At the 2010 United Nations Climate Change Conference in Cancún, delegates voted to set up a Green Climate Fund (GCF) to help poorer countries adapt to and mitigate the effects of climate change. The Fund would draw on the coffers of the developed world, which collectively pledged to raise $100 billion per year by 2020. Three years later, the fund is beginning its first round of fundraising, but the still-weak global economy has the Financial Times wondering “where even the first $100m will come from.” The FT reports:
“Grants and concessional loans are scarce resources, especially in a world where many of the traditional developed country contributors are still recovering from the global financial and economic crisis,” said Hela Cheikhrouhou, executive director of the UN’s Green Climate Fund. […]

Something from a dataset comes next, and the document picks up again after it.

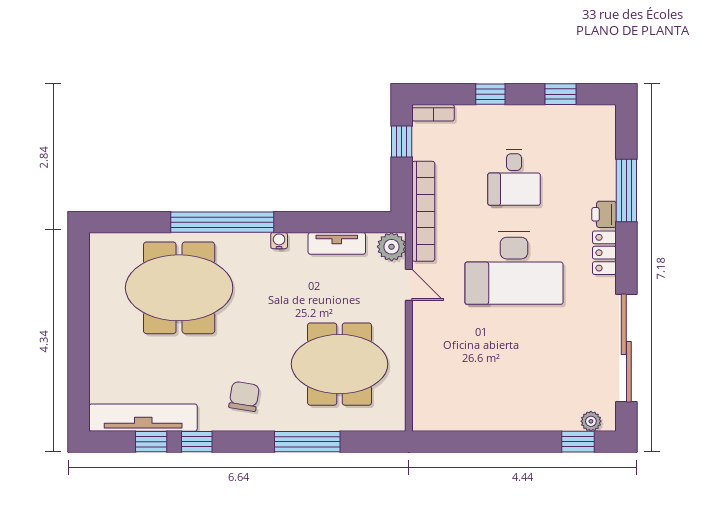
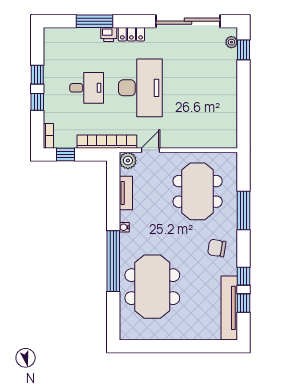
window: (560, 94) -> (37, 75), moved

A failure to act quickly has its own costs, she warned. “It’s like a snowball effect: the more you delay action the more the action will be costly,” she said in an interview with the Financial Times.
On this last point, Cheikhrouhou is wrong. Sometimes delays can save you from costly mistakes.
If the GCF raises the necessary funds, it is supposed to invest them in zero-carbon energy sources and seed infrastructure projects in the developing world. In both cases, the delays might not be as terrible as greens think. Right now alternative energy is struggling to compete on a non-subsidized basis with fossil fuels; a few years down the line, technological advances may have leveled the playing field—and a lot of money would have been saved by not investing in obsolescent, uncompetitive technology. A short delay now may pay dividends down the road.